3 The Further Amended Summons claimed:
"1. A declaration that the warrant styled ST 97/286(a) and issued by Dowd J on 15 December 1997 is void.
2. An Order quashing warrant styled ST 97/286(a).
3. A declaration that the use of a listening device by Michael Nanai on or after 15 December 1997 was not authorised by warrant styled ST 97/286(a), a warrant issued by Dowd J on 15 December 1997."
and other consequential relief.
4 During the course of argument senior counsel for the plaintiffs by way of alternative relief sought a declaration that warrant ST 97/286(a) did not authorise the use of a listening device at any time after 15 December 1997. The warrant, the subject of the proceedings, was obtained for the purposes of gathering evidence against the plaintiffs each of whom stands charged with an offence under s 319 of the Crimes Act 1900, namely that between 2 November 1997 and 21 December 1997 they did an act to pervert the course of justice. Guiseppe Barbaro also stands charged with an offence under s 323(a) of the Crimes Act 1900, namely influencing a witness on or about 13 December 1997.

========================

Work instructions: Rewrite the stretch of the court judgment excerpt from "3 The Further" through "styled ST 97/286(a).", putting "Justice Dowd" wherever "Dowd J" appears.

Data:
========================

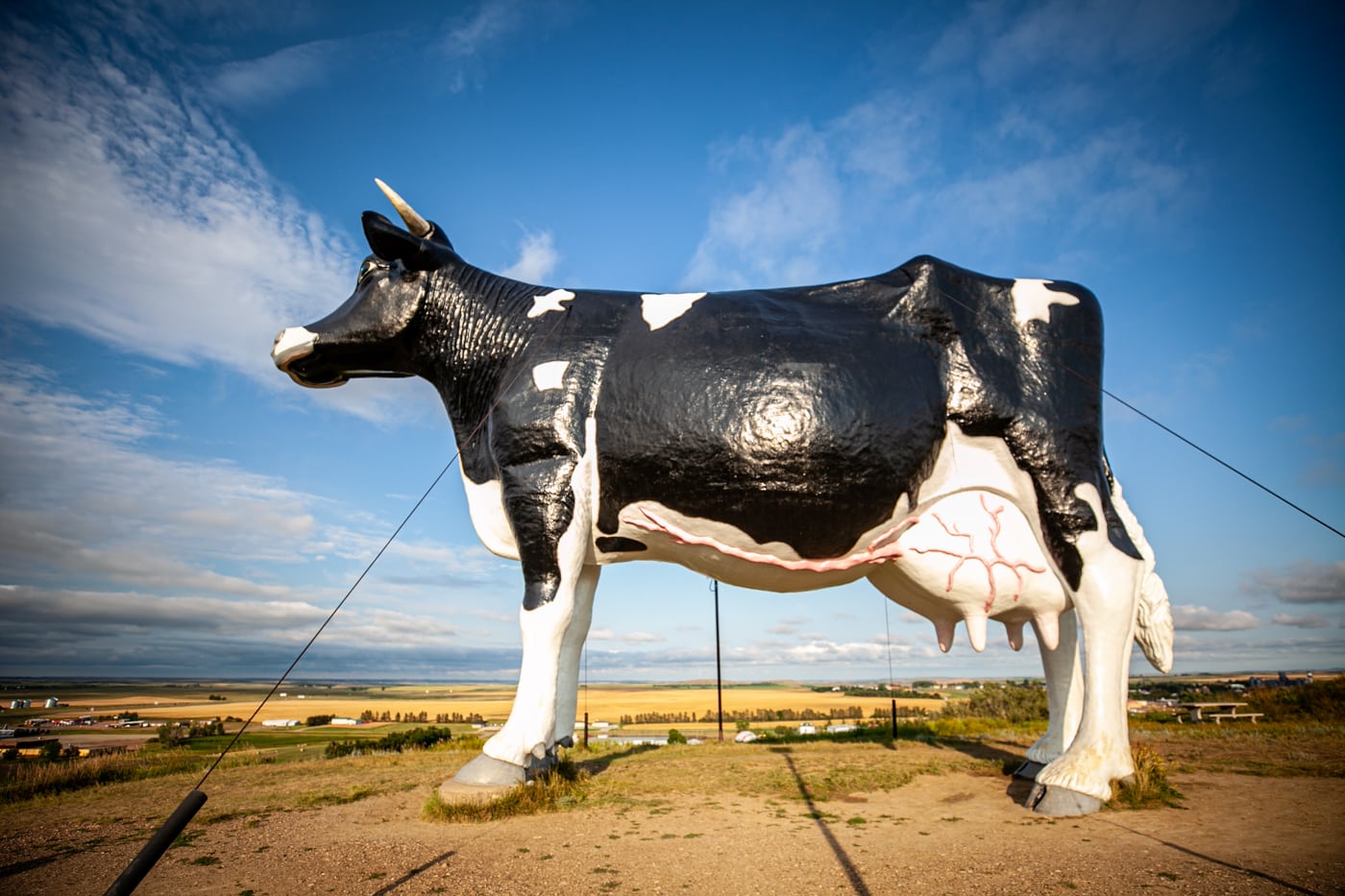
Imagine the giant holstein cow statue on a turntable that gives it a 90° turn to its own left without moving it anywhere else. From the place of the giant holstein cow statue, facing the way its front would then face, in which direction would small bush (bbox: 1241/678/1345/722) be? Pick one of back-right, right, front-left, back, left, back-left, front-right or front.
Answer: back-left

========================

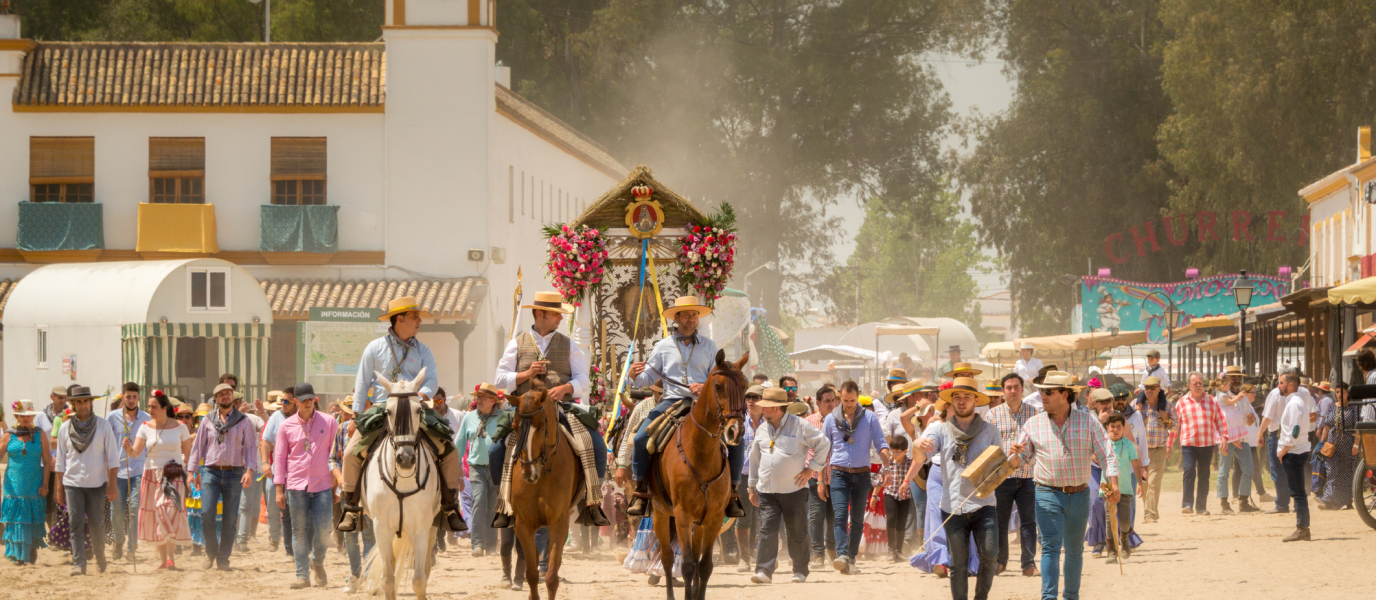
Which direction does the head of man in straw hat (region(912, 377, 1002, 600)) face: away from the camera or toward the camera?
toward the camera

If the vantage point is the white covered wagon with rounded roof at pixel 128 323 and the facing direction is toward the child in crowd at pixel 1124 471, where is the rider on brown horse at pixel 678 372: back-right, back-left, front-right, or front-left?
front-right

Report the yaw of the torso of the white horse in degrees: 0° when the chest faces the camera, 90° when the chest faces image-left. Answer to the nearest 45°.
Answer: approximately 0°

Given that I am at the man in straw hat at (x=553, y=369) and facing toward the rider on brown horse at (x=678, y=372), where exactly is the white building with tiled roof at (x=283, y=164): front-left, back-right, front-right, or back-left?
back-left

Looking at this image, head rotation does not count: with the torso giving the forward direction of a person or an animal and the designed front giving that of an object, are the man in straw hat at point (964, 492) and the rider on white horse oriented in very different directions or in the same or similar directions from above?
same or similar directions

========================

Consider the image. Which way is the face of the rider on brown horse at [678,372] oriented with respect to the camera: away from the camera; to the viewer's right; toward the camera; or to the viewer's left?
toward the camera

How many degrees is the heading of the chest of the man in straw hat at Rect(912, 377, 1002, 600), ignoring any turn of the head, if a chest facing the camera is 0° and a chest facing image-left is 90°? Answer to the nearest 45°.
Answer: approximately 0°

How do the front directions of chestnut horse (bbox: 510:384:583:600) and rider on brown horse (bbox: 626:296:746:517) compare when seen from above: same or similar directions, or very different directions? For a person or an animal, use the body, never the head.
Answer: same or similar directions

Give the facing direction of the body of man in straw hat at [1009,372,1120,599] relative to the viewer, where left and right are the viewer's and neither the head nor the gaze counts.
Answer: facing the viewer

========================

Response:
3 The Further Amended Summons claimed:
"1. A declaration that the warrant styled ST 97/286(a) and issued by Justice Dowd on 15 December 1997 is void.
2. An Order quashing warrant styled ST 97/286(a).